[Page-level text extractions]

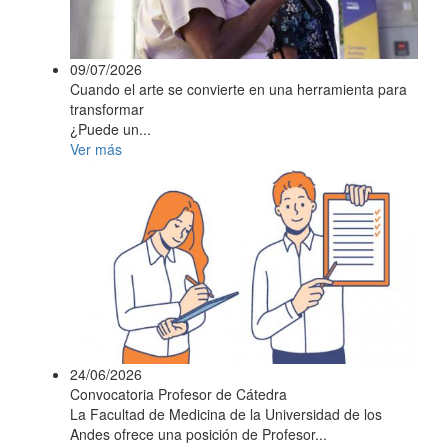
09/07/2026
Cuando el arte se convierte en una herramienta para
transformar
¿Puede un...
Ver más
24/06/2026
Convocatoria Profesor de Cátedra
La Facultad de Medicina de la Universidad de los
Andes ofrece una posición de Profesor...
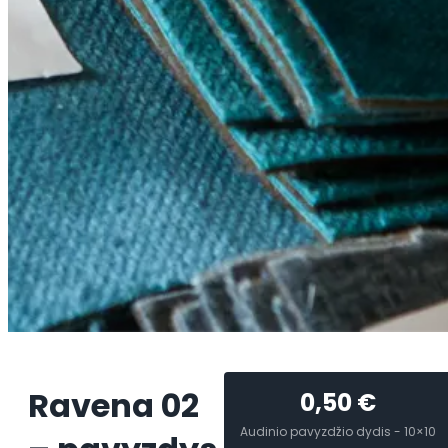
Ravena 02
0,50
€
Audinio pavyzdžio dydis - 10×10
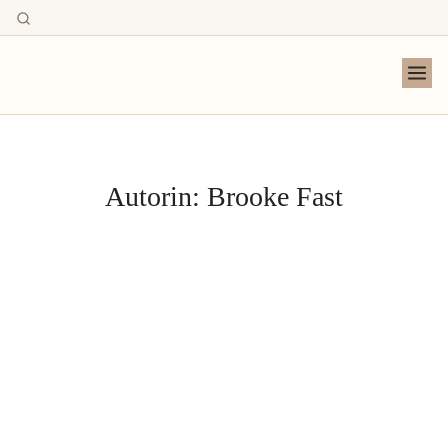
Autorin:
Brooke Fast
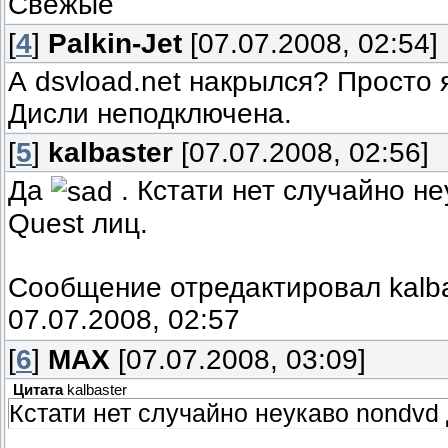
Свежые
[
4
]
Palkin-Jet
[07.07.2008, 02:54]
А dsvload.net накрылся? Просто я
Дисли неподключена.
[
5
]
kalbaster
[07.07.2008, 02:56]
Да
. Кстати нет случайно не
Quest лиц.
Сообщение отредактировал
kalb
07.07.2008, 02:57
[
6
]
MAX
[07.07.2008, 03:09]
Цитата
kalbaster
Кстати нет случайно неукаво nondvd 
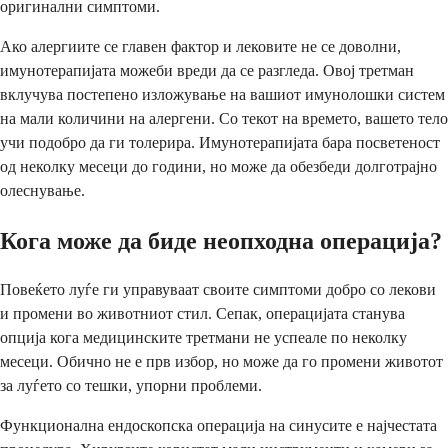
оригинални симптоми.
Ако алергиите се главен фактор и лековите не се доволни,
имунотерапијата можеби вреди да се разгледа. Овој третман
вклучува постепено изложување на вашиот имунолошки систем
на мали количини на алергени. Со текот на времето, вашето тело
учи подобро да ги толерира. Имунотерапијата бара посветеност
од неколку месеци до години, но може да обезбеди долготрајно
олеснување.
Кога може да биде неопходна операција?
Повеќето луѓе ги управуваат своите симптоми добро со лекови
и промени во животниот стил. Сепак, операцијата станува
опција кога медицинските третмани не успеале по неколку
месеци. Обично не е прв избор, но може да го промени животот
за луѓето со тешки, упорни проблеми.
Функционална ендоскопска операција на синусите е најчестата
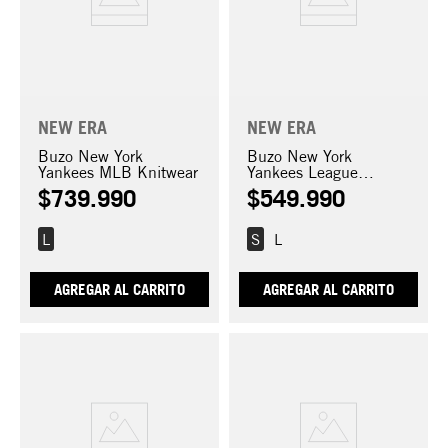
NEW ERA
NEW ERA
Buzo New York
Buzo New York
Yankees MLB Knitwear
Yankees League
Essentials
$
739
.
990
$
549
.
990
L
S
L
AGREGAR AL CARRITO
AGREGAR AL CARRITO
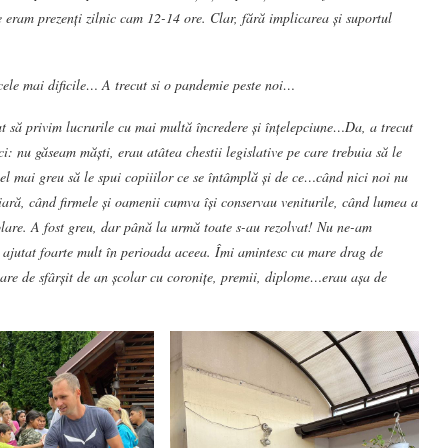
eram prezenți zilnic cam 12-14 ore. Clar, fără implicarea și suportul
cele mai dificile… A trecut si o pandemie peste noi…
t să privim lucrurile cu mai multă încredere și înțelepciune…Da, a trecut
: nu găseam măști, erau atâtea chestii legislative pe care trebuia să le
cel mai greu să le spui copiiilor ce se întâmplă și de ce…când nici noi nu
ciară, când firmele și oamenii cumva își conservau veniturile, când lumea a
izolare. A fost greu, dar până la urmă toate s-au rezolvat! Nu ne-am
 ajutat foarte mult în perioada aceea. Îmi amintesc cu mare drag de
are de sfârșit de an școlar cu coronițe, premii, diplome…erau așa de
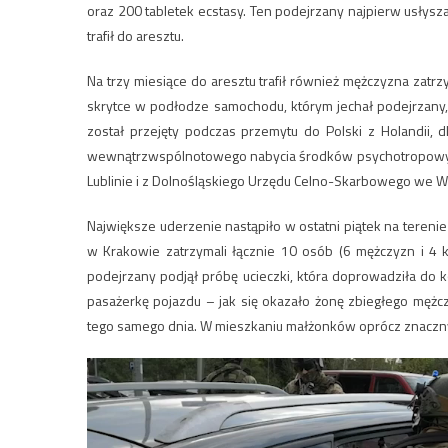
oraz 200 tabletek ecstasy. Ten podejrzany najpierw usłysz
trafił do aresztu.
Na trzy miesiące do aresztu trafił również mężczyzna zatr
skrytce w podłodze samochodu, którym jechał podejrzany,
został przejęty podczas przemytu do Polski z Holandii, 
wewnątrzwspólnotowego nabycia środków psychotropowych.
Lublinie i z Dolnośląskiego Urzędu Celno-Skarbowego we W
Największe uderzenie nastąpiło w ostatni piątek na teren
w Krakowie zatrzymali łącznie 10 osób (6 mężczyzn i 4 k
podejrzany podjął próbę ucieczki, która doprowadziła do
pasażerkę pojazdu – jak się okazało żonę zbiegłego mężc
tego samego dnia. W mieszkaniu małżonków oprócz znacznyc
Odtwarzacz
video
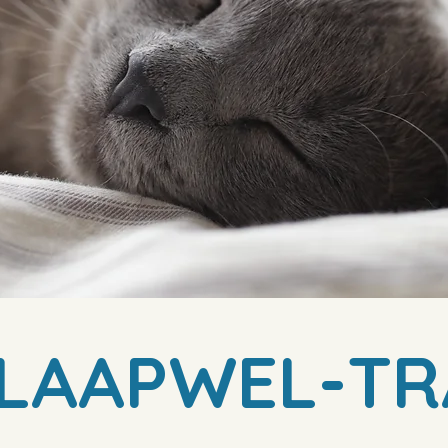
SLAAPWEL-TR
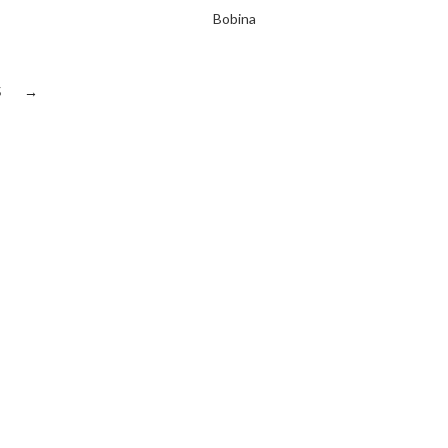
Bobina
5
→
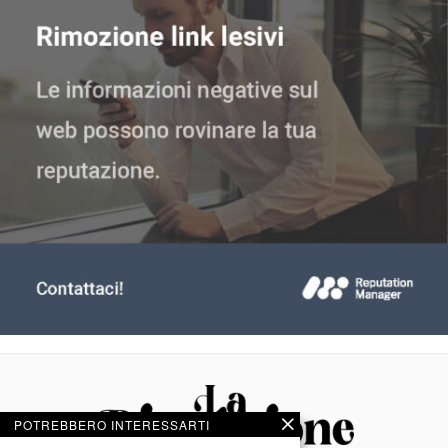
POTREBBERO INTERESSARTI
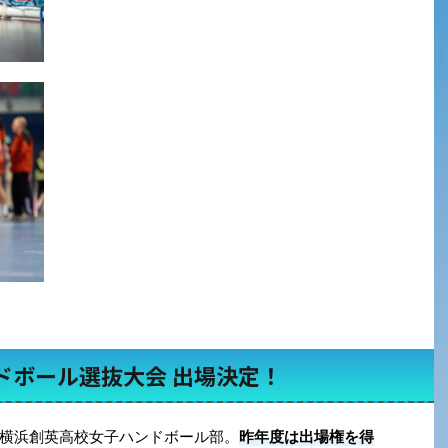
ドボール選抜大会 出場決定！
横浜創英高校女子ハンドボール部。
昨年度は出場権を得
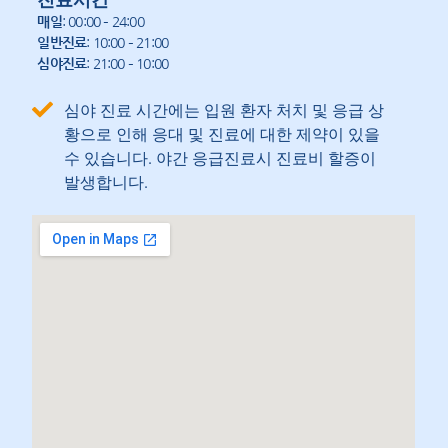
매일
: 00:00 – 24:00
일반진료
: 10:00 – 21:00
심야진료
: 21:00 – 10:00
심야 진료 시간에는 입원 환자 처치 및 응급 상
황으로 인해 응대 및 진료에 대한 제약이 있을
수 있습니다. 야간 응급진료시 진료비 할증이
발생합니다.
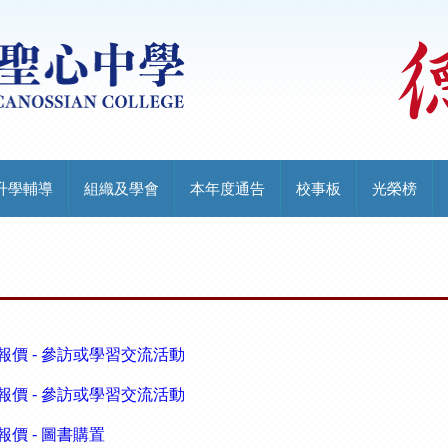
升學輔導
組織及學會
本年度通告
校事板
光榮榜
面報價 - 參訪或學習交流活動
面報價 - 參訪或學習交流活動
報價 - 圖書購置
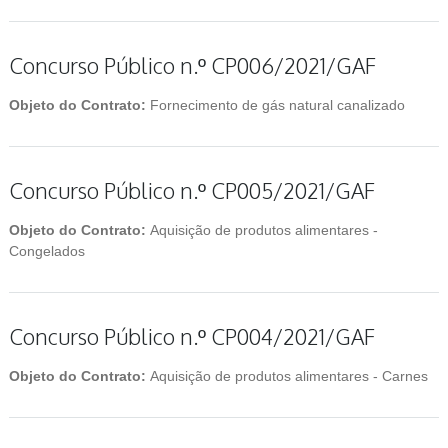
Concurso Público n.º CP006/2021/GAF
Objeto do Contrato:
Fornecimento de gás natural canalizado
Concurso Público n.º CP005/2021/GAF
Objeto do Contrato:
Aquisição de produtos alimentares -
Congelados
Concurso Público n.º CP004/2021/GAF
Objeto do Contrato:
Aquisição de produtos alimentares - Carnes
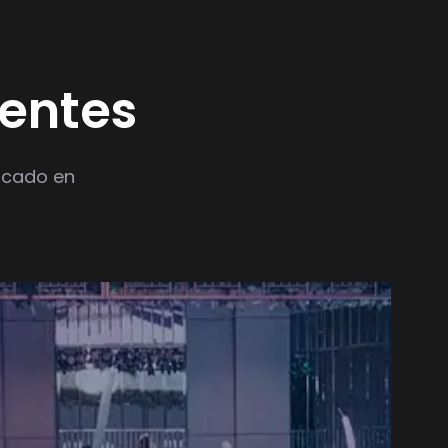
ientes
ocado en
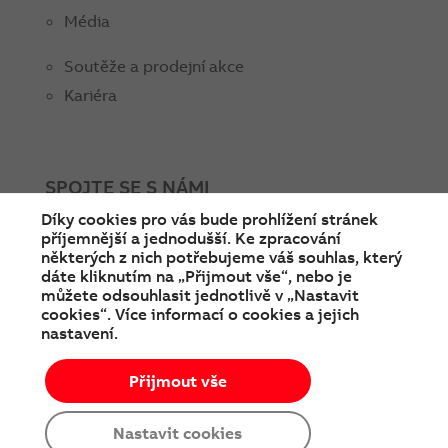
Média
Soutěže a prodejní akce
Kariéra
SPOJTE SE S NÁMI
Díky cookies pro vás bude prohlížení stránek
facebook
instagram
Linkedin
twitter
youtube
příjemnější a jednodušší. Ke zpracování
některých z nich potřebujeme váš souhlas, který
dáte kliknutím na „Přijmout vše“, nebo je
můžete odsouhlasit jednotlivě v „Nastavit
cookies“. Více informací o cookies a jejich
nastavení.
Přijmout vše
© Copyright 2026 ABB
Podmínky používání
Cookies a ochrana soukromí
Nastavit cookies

Work request: Quote each record exactly as it stands, minus the pictures.

Output:
09/07/2026
Cuando el arte se convierte en una herramienta para
transformar
¿Puede un...
Ver más
24/06/2026
Convocatoria Profesor de Cátedra
La Facultad de Medicina de la Universidad de los
Andes ofrece una posición de Profesor...
Ravena 02
0,50
€
Audinio pavyzdžio dydis - 10×10
Autorin:
Brooke Fast
Свежые
[
4
]
Palkin-Jet
[07.07.2008, 02:54]
А dsvload.net накрылся? Просто я
Дисли неподключена.
[
5
]
kalbaster
[07.07.2008, 02:56]
Да
. Кстати нет случайно не
Quest лиц.
Сообщение отредактировал
kalb
07.07.2008, 02:57
[
6
]
MAX
[07.07.2008, 03:09]
Цитата
kalbaster
Кстати нет случайно неукаво nondvd 
оригинални симптоми.
Ако алергиите се главен фактор и лековите не се доволни,
имунотерапијата можеби вреди да се разгледа. Овој третман
вклучува постепено изложување на вашиот имунолошки систем
на мали количини на алергени. Со текот на времето, вашето тело
учи подобро да ги толерира. Имунотерапијата бара посветеност
од неколку месеци до години, но може да обезбеди долготрајно
олеснување.
Кога може да биде неопходна операција?
Повеќето луѓе ги управуваат своите симптоми добро со лекови
и промени во животниот стил. Сепак, операцијата станува
опција кога медицинските третмани не успеале по неколку
месеци. Обично не е прв избор, но може да го промени животот
за луѓето со тешки, упорни проблеми.
Функционална ендоскопска операција на синусите е најчестата
NEW ERA
NEW ERA
Buzo New York
Buzo New York
Yankees MLB Knitwear
Yankees League
Essentials
$
739
.
990
$
549
.
990
L
S
L
AGREGAR AL CARRITO
AGREGAR AL CARRITO
eram prezenți zilnic cam 12-14 ore. Clar, fără implicarea și suportul
cele mai dificile… A trecut si o pandemie peste noi…
t să privim lucrurile cu mai multă încredere și înțelepciune…Da, a trecut
: nu găseam măști, erau atâtea chestii legislative pe care trebuia să le
cel mai greu să le spui copiiilor ce se întâmplă și de ce…când nici noi nu
ciară, când firmele și oamenii cumva își conservau veniturile, când lumea a
izolare. A fost greu, dar până la urmă toate s-au rezolvat! Nu ne-am
 ajutat foarte mult în perioada aceea. Îmi amintesc cu mare drag de
are de sfârșit de an școlar cu coronițe, premii, diplome…erau așa de
oraz 200 tabletek ecstasy. Ten podejrzany najpierw usłysz
trafił do aresztu.
Na trzy miesiące do aresztu trafił również mężczyzna zatr
skrytce w podłodze samochodu, którym jechał podejrzany,
został przejęty podczas przemytu do Polski z Holandii, 
wewnątrzwspólnotowego nabycia środków psychotropowych.
Lublinie i z Dolnośląskiego Urzędu Celno-Skarbowego we W
Największe uderzenie nastąpiło w ostatni piątek na teren
w Krakowie zatrzymali łącznie 10 osób (6 mężczyzn i 4 k
podejrzany podjął próbę ucieczki, która doprowadziła do
pasażerkę pojazdu – jak się okazało żonę zbiegłego mężc
tego samego dnia. W mieszkaniu małżonków oprócz znacznyc
Odtwarzacz
video
SLAAPWEL-TR
Bobina
5
→
POTREBBERO INTERESSARTI
ドボール選抜大会 出場決定！
横浜創英高校女子ハンドボール部。
昨年度は出場権を得
매일
: 00:00 – 24:00
일반진료
: 10:00 – 21:00
심야진료
: 21:00 – 10:00
심야 진료 시간에는 입원 환자 처치 및 응급 상
황으로 인해 응대 및 진료에 대한 제약이 있을
수 있습니다. 야간 응급진료시 진료비 할증이
발생합니다.
升學輔導
組織及學會
本年度通告
校事板
光榮榜
面報價 - 參訪或學習交流活動
面報價 - 參訪或學習交流活動
報價 - 圖書購置
Concurso Público n.º CP006/2021/GAF
Objeto do Contrato:
Fornecimento de gás natural canalizado
Concurso Público n.º CP005/2021/GAF
Objeto do Contrato:
Aquisição de produtos alimentares -
Congelados
Concurso Público n.º CP004/2021/GAF
Objeto do Contrato:
Aquisição de produtos alimentares - Carnes
ientes
ocado en
Média
Soutěže a prodejní akce
Kariéra
SPOJTE SE S NÁMI
Díky cookies pro vás bude prohlížení stránek
facebook
instagram
Linkedin
twitter
youtube
příjemnější a jednodušší. Ke zpracování
některých z nich potřebujeme váš souhlas, který
dáte kliknutím na „Přijmout vše“, nebo je
můžete odsouhlasit jednotlivě v „Nastavit
cookies“. Více informací o cookies a jejich
nastavení.
Přijmout vše
© Copyright 2026 ABB
Podmínky používání
Cookies a ochrana soukromí
Nastavit cookies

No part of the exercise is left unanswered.